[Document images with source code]
------------------------------------------------------------------------
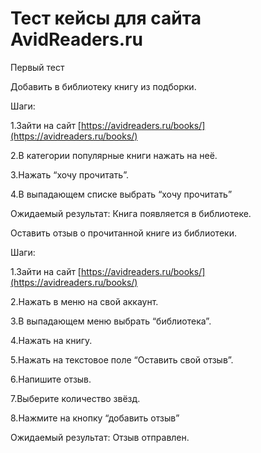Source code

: # Тест кейсы для сайта AvidReaders.ru

Первый тест

Добавить в библиотеку книгу из подборки.

Шаги:

1.Зайти на сайт [https://avidreaders.ru/books/](https://avidreaders.ru/books/)

2.В категории популярные книги нажать на неё.

3.Нажать “хочу прочитать”.

4.В выпадающем списке выбрать “хочу прочитать”

Ожидаемый результат: Книга появляется в библиотеке.

Оставить отзыв о прочитанной книге из библиотеки.

Шаги:

1.Зайти на сайт [https://avidreaders.ru/books/](https://avidreaders.ru/books/)

2.Нажать в меню на свой аккаунт.

3.В выпадающем меню выбрать “библиотека”.

4.Нажать на книгу.

5.Нажать на текстовое поле “Оставить свой отзыв”.

6.Напишите отзыв.

7.Выберите количество звёзд.

8.Нажмите на кнопку “добавить отзыв”

Ожидаемый результат: Отзыв отправлен.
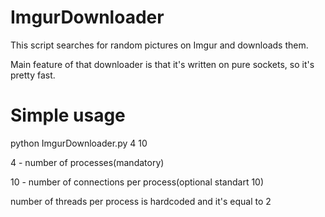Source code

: # ImgurDownloader

This script searches for random pictures on Imgur and downloads them.

Main feature of that downloader is that it's written on pure sockets, so it's pretty fast.

# Simple usage

python ImgurDownloader.py 4 10

4 - number of processes(mandatory)

10 - number of connections per process(optional standart 10)

number of threads per process is hardcoded and it's equal to 2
------------------------------------------------------------------------
— Try it —
Above are the records; copy from them only the lines starting at the one containing "Ожидаемый результат: Отзыв отправлен." and ending at the one containing "# Simple usage", exactly and without pictures.

— Output below —
Ожидаемый результат: Отзыв отправлен.
Source code

: # ImgurDownloader

This script searches for random pictures on Imgur and downloads them.

Main feature of that downloader is that it's written on pure sockets, so it's pretty fast.

# Simple usage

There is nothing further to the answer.